Stored entries
◆ ◆ ◆
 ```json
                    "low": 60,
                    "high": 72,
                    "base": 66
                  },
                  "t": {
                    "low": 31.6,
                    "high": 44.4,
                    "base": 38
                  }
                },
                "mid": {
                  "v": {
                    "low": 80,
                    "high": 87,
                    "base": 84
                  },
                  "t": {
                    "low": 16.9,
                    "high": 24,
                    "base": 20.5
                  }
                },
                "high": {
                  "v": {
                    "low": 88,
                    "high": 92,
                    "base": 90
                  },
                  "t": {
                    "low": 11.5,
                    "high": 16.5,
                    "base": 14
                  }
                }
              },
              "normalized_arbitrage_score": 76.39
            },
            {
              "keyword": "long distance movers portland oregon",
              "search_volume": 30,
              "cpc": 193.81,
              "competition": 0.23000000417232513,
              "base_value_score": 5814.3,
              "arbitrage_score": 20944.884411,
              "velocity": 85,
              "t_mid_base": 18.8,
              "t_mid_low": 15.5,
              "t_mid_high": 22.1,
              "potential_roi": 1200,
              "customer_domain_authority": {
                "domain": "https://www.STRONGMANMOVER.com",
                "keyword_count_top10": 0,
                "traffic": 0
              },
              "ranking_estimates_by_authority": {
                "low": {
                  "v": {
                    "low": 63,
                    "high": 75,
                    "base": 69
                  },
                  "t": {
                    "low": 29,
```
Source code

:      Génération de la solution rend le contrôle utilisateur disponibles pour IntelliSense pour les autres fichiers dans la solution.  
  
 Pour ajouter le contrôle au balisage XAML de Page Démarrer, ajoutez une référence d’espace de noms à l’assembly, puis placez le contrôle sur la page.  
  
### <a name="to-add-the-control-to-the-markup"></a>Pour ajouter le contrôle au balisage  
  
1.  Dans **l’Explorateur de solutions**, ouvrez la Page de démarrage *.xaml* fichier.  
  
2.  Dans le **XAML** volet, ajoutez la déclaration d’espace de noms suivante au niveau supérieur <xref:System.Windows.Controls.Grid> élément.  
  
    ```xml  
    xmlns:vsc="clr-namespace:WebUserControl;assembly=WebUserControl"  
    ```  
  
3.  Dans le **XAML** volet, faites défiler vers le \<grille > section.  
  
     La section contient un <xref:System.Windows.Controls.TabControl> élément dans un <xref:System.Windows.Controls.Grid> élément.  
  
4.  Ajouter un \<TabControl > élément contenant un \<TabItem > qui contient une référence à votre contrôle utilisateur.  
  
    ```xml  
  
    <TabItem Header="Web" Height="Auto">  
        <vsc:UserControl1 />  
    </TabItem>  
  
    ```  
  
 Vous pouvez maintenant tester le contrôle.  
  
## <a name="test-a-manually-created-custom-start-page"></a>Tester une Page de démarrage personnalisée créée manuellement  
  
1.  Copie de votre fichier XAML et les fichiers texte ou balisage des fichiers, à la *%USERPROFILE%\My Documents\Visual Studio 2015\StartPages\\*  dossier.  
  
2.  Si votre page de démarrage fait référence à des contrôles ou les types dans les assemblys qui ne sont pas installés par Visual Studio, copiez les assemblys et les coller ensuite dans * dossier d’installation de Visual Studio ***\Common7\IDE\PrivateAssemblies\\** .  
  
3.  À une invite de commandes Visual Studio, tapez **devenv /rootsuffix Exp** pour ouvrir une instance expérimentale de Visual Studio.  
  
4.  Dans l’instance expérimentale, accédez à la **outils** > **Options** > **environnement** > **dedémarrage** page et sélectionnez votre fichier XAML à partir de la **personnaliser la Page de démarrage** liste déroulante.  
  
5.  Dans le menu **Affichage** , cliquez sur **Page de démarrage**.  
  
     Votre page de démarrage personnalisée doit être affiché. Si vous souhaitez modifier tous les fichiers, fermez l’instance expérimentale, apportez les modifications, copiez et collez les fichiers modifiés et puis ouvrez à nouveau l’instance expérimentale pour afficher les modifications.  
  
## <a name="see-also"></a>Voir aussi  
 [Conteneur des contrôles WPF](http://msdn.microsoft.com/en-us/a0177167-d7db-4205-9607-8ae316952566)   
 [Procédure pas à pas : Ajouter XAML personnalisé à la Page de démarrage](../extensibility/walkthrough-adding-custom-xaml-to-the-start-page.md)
◆ ◆ ◆
* _Work instruction_: Work through the records above. Copy every line with the string "TabControl".

* _Solution for this task_:
     La section contient un <xref:System.Windows.Controls.TabControl> élément dans un <xref:System.Windows.Controls.Grid> élément.  
4.  Ajouter un \<TabControl > élément contenant un \<TabItem > qui contient une référence à votre contrôle utilisateur.  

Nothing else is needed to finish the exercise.